General Insurance Manual

Technical provisions: appropriate amount Regulations: the alternative rule

In most cases it is expected that the conditions set out at GIM6610 will be satisfied. If they are not, the alternative rule is the relatively simple and straightforward one that the liabilities representing unpaid claims are to be computed as the undiscounted best estimate of the future cash flows in respect of the claims outstanding, and this is further clarified as referring to the mean of their distribution. This is a technical description of the best estimate, but in practice the manner in which it is arrived at will be accepted unless there is good reason to question it with the aid of the Government Actuary.

As the best estimate is not discounted, it will reflect the implicit risk margin outlined at GIM6610. As explained there, some lines of business may justify an additional risk margin, but catering for that would be difficult. This method might therefore sometimes understate the provisions for the period of account. It is, however, unlikely that insurers will use this method creatively (as a kind of provisions disclaimer) because the accounts figure will stand unless an HMRC officer takes the initiative in applying FA07/SCH11, and financial accounting and regulatory reporting rules will ensure that sufficient margin is added to avoid under-provisioning.

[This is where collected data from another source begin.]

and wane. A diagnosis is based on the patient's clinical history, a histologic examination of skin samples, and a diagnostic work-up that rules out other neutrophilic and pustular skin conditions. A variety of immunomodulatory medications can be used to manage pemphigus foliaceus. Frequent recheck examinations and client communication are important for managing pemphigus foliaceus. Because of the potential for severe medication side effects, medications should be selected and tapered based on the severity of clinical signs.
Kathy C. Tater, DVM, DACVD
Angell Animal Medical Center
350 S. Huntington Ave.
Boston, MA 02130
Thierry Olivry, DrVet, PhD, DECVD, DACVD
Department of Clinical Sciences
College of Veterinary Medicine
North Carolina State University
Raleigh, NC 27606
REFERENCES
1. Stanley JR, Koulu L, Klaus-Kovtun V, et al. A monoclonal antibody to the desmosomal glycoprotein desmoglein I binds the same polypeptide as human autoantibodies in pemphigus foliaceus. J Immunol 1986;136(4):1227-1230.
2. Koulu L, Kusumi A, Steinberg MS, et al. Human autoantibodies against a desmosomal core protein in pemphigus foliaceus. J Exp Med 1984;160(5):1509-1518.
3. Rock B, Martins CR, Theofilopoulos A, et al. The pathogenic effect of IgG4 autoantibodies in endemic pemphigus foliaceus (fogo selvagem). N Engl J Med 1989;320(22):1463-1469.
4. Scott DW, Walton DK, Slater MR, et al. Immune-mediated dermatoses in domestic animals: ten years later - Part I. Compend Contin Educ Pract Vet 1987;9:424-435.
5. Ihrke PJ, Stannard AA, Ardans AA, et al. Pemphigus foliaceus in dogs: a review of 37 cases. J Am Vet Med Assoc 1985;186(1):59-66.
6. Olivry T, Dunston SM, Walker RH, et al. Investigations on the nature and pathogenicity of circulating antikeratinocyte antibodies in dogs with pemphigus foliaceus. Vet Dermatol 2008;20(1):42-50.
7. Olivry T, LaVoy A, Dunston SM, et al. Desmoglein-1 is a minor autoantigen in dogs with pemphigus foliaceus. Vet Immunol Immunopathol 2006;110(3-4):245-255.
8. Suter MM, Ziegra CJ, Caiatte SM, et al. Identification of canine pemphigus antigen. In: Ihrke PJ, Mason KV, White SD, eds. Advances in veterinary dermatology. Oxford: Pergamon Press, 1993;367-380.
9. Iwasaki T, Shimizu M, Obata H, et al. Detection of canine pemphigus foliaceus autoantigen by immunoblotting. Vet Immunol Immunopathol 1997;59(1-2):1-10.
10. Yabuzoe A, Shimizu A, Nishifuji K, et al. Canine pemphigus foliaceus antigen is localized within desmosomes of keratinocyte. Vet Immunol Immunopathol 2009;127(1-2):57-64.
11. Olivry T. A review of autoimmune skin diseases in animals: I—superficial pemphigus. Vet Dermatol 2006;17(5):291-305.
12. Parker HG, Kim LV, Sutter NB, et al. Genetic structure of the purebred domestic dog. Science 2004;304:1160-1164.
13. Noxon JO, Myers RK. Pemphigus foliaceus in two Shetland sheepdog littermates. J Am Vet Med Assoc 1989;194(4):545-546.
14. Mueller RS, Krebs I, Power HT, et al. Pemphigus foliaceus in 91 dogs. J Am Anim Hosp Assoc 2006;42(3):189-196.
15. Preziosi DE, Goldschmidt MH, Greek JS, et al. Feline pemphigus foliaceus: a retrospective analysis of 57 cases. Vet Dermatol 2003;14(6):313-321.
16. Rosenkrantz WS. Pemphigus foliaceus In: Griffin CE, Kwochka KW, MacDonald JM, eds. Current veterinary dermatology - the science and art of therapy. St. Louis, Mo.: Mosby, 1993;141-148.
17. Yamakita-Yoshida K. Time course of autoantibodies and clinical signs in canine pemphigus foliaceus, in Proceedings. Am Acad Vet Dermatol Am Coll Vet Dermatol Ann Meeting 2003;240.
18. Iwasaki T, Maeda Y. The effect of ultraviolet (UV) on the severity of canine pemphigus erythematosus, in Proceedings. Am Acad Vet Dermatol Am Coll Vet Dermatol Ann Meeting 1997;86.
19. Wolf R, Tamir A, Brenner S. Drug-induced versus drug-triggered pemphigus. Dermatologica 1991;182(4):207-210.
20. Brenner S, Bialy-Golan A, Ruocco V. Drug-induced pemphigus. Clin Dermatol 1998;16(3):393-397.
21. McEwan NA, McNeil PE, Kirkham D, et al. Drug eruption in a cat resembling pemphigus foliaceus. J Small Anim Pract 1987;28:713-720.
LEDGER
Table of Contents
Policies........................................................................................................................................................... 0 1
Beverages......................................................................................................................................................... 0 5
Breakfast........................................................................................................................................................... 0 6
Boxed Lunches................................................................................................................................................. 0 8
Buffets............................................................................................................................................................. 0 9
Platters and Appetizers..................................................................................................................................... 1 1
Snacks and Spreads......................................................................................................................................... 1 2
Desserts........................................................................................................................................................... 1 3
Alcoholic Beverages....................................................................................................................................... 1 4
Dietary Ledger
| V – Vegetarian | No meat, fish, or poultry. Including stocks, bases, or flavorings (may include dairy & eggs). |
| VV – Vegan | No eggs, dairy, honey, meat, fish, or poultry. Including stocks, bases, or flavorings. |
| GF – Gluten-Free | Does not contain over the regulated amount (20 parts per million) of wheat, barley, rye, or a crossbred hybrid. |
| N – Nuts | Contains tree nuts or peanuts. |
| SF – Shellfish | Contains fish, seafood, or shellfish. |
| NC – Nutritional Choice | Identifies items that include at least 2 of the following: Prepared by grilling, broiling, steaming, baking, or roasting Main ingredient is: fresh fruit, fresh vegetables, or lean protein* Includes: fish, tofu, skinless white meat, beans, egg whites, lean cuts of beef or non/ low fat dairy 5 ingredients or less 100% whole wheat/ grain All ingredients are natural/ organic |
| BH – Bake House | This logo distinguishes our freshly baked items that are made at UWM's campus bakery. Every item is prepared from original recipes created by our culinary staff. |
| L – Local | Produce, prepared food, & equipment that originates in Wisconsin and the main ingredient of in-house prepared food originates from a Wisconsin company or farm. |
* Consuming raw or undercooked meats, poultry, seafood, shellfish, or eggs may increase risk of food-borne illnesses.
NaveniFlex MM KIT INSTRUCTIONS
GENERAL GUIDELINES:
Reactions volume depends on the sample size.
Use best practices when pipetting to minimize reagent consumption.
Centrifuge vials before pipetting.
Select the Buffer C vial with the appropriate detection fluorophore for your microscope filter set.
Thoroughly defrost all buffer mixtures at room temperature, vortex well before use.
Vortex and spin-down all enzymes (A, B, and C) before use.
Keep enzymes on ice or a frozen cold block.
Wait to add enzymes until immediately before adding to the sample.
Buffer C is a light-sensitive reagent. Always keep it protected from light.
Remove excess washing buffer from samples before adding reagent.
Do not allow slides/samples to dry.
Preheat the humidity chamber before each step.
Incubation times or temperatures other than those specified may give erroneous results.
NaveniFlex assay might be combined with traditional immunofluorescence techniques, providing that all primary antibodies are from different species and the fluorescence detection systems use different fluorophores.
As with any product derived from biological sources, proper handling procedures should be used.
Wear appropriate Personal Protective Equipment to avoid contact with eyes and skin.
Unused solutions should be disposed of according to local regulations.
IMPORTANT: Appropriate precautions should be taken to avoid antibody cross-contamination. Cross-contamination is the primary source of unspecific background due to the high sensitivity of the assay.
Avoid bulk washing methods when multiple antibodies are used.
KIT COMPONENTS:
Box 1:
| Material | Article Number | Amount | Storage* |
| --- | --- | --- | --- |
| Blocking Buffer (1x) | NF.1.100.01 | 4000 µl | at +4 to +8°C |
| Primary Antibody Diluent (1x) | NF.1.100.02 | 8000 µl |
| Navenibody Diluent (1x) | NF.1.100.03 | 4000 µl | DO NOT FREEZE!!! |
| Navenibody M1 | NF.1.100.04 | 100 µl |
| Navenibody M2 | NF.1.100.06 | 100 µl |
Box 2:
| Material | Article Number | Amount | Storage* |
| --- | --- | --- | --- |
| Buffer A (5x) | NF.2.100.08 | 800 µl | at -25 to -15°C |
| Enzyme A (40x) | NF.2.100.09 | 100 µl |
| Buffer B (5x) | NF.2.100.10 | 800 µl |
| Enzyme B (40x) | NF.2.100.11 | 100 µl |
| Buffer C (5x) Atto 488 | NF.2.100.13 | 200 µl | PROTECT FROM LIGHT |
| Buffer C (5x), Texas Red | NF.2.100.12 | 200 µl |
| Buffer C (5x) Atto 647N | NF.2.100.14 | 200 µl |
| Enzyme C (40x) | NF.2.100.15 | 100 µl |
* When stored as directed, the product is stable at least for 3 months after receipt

If the company gives notice of a proposed alternative provisions figure, smaller than that appearing in the accounts, and confirms that it is, in the opinion of a skilled person in the terms of GIM6610, a figure that is ‘not excessive’, it should be accepted (without confirming the actual methodology) unless applying the risk factors outlined at GIM6650 there appear to be good grounds for enquiry. The approach should be not to challenge the opinion of a skilled person unless there are sound reasons to do so.

The aim of this approach is to deliver a fair figure for the amount deductible - a risk adjusted best estimate - where confirmation in the terms of GIM6610 cannot be given. It follows that the company should be asked for its assurance that

  • confirmation in the terms of SI2009/1926 regulation 5(2) condition A could not have been given
  • the figure proposed is both sufficient (regulation 8(7)(b)), and not excessive.

If these confirmations are not forthcoming the statutory basis will be applied and the HMRC officer will consider whether the accounts figure should in fact stand (FA07/SCH11/PARA1 (2)).